Asimismo, como también sucede en el resto de sus novelas, hay varias historias que se van contando en paralelo pero de ésta yo rescataría con fuerza la cuestión política, la exposición de la farsa en la que se han convertido las democracias actuales. De hecho, la idea de un gran único partido muestra que la verdadera competencia ya no es electoral sino entre empresas. Es el poder real el que saca y pone estos presidentes androides y que juega su propia interna apoyando o desplazando a las empresas que, naturalmente, mantienen este secreto de Estado. Es más, si bien ha sido publicada en 1964, un pasaje de la novela expone que para mediados del siglo XXI las empresas multinacionales serán más importantes que los Estados. Evidentemente la realidad fue más ansiosa y llegó antes que los presagios de Dick, al menos en este punto.

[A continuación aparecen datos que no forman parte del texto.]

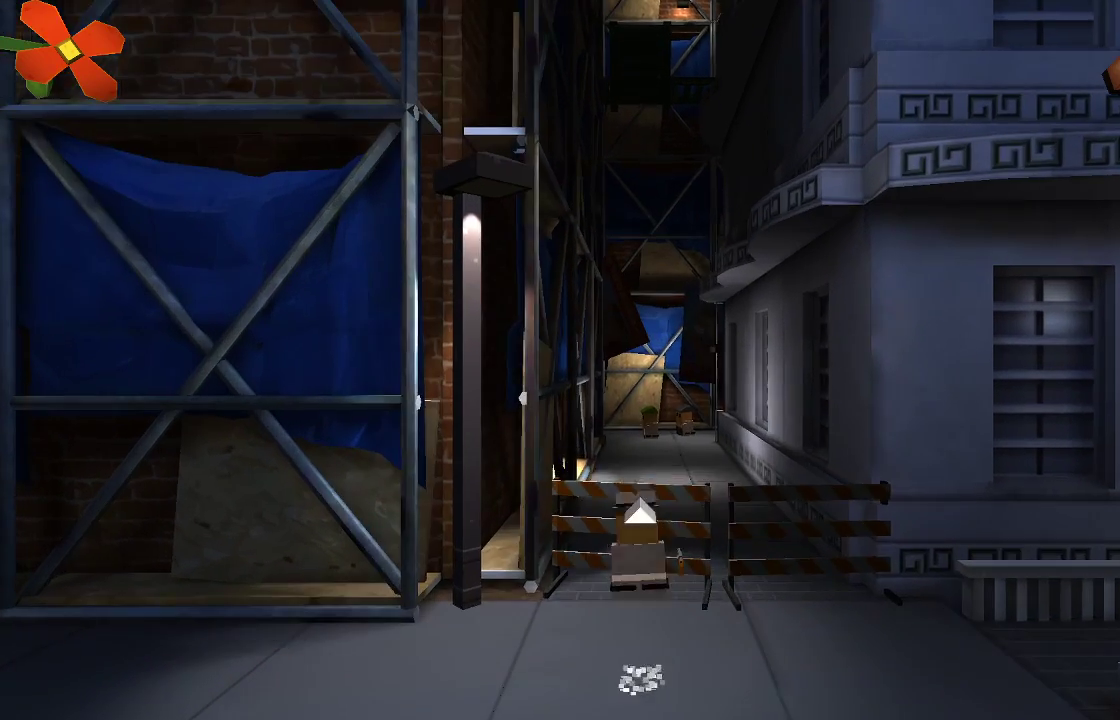
{"buttons": [], "left_stick": "center", "right_stick": "center", "events": [[33, "CROSS", "down"], [433, "CROSS", "up"], [500, "left_stick", "center"]]}
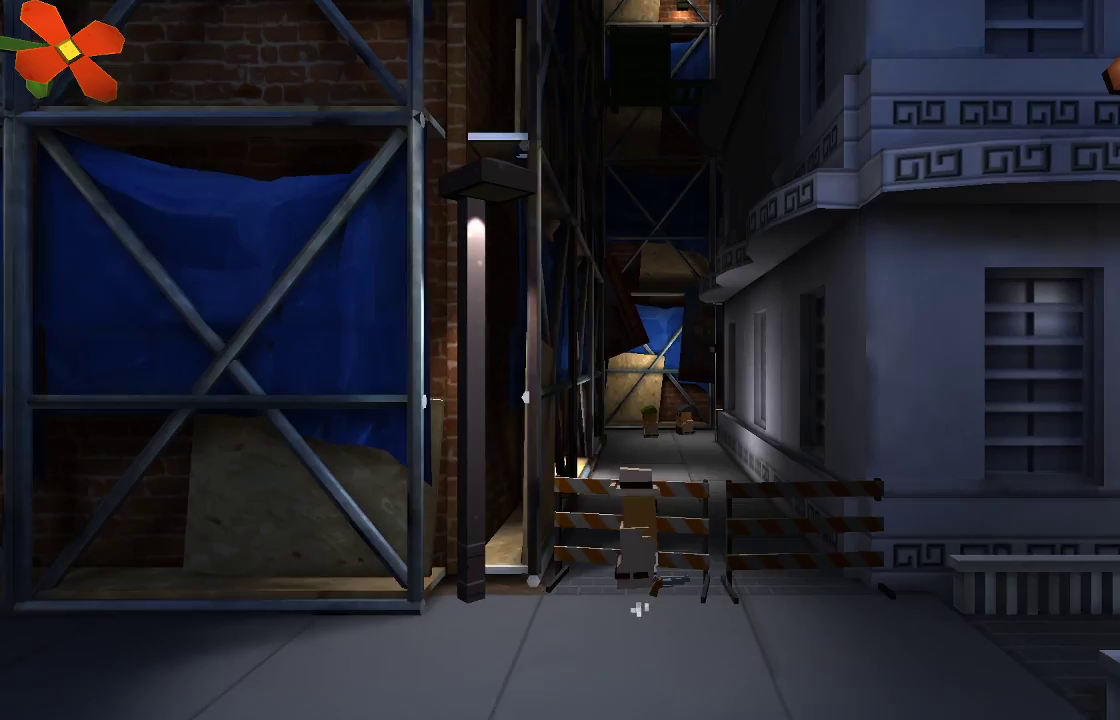
{"buttons": ["CROSS"], "left_stick": "center", "right_stick": "center", "events": [[333, "CROSS", "down"]]}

Pero este simulacro no alcanza y Dick va un paso más allá para poner en el centro a la primera dama. La primera dama es una suerte de reina y ocuparía algo así como un cargo vitalicio ya que ejerce ese rol desde hace setenta años, aun cuando los presidentes androides se reemplazan cada cuatro. Como indica uno de los personajes, a finales del siglo XX, Occidente derivó en un matriarcado. ¿Pero es ella también un androide? No. Sin embargo, parece no envejecer. De hecho está siempre espléndida, luce joven y la gente la adora. La respuesta no está en las cirugías ni en un prodigio. Es que la primera dama real, joven y bella había muerto hace setenta años y desde aquel momento ha sido reemplazada, sin que el pueblo se diera cuenta, claro, por actrices cuya fisonomía era similar a la de la finada.

En medio de todo esto aparecen personajes rarísimos como un pianista sin manos que toca gracias al poder mental; unos marcianos que conviven con nosotros y que tienen la capacidad de convencer a la gente, y lluvias radioactivas ocasionadas por bombas lanzadas desde la China popular que derivaron en la esterilidad de muchas personas. El dato es interesante porque en su novela Dick aclara que los sistemas políticos prohíben votar a esta horda de estériles.

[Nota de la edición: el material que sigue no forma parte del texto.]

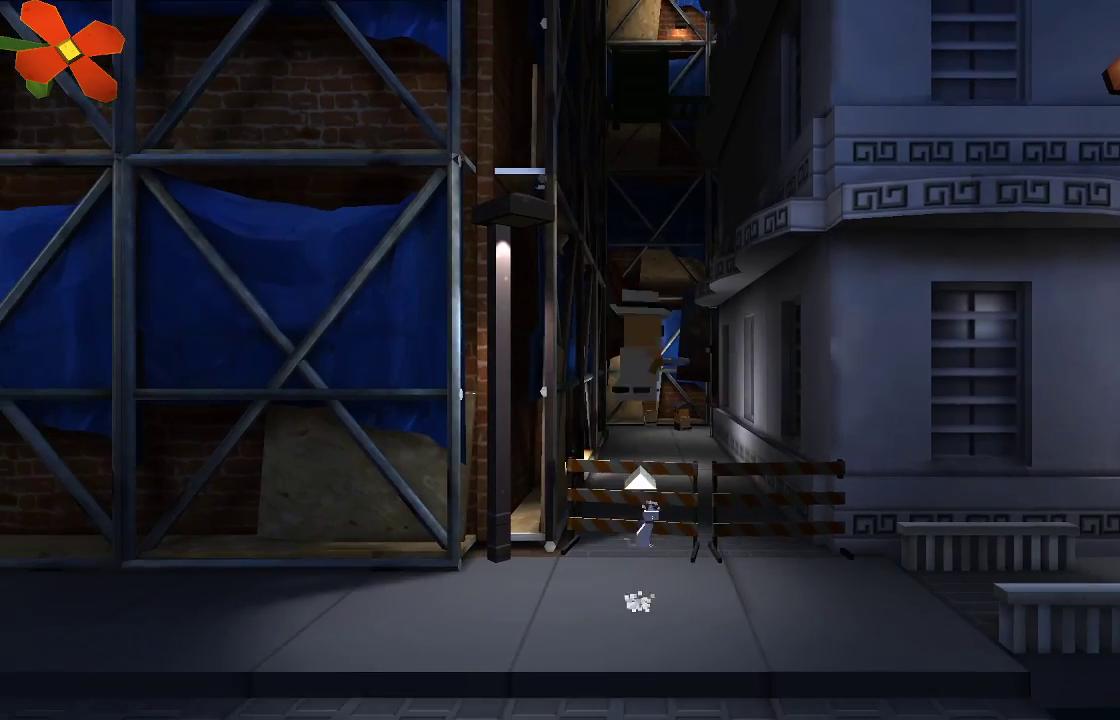
{"buttons": [], "left_stick": "up", "right_stick": "center", "events": [[67, "left_stick", "up"], [467, "CROSS", "up"]]}
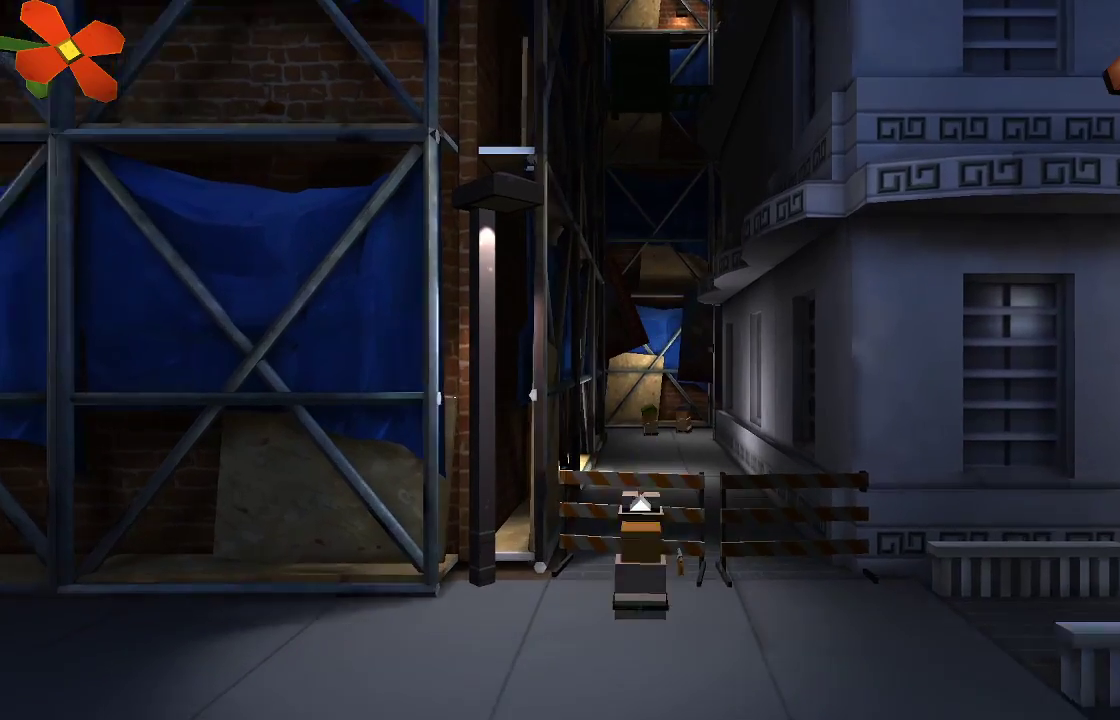
{"buttons": [], "left_stick": "left", "right_stick": "center"}
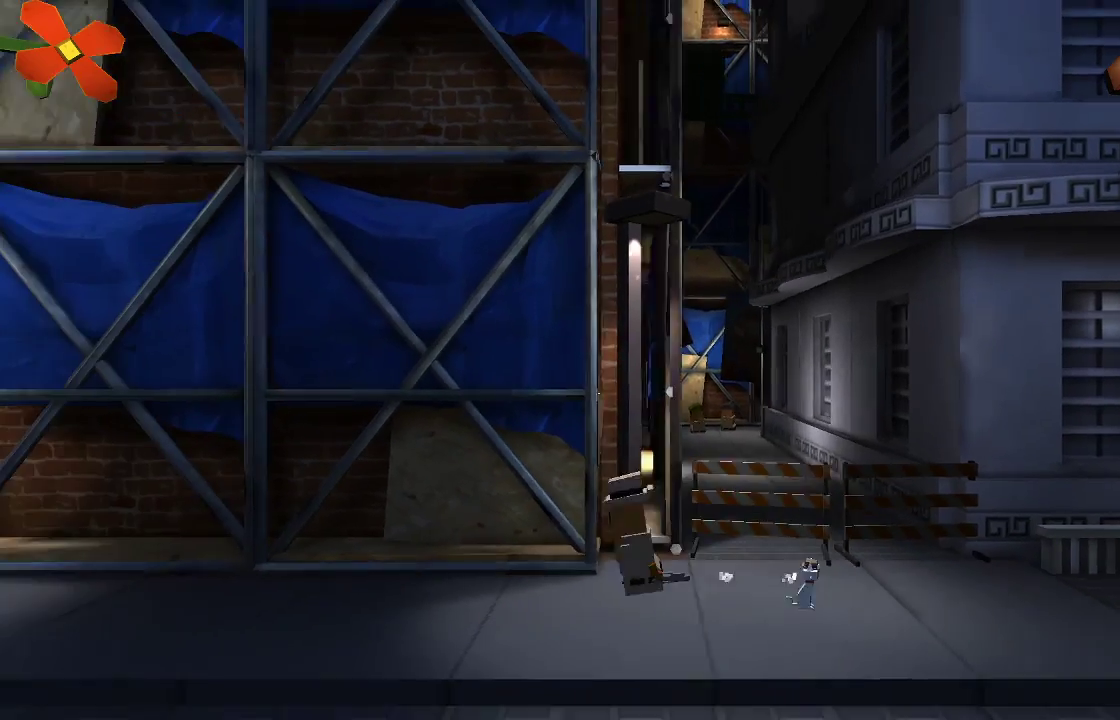
{"buttons": [], "left_stick": "right", "right_stick": "center", "events": [[433, "left_stick", "right"]]}
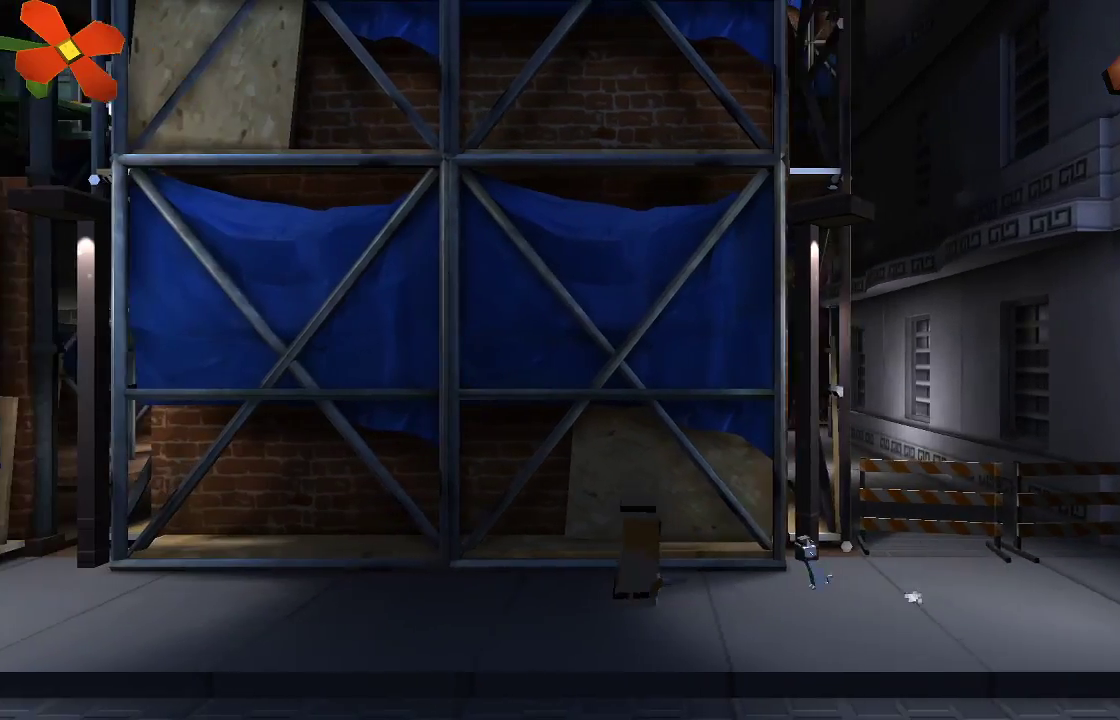
{"buttons": [], "left_stick": "right", "right_stick": "center", "events": []}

Además, en Dick no pueden faltar las colonias en Marte, claro está, y los viajes en el tiempo. En este caso utilizados para cambiar la historia de un Hitler que habría ganado la guerra (como en su otra novela, El hombre en el castillo) y para traer al presente al nazi Hermann Göring, quien había sido el número dos de Hitler y que sería extorsionado para que aceptara realizar un trabajo sucio funcional al interés del gobierno actual.

En el plano de lo político y sociológico no es menor el detalle que marca Dick cuando habla de una sociedad dividida entre una elite que conoce el secreto de los simulacros y un vulgo engañado que cree vivir en un sistema democrático. En medio de todo ello hay unos seres denominados “parias” que no serían producto de una degradación radioactiva sino neandertales que se vinculan con la realidad a través de la televisión. Es interesante este punto porque la diferencia entre la elite y el vulgo no es económica sino vinculada al conocimiento. Son una elite por lo que saben y no por lo que tienen. Efectivamente, Dick ya lo había visto todo en 1964.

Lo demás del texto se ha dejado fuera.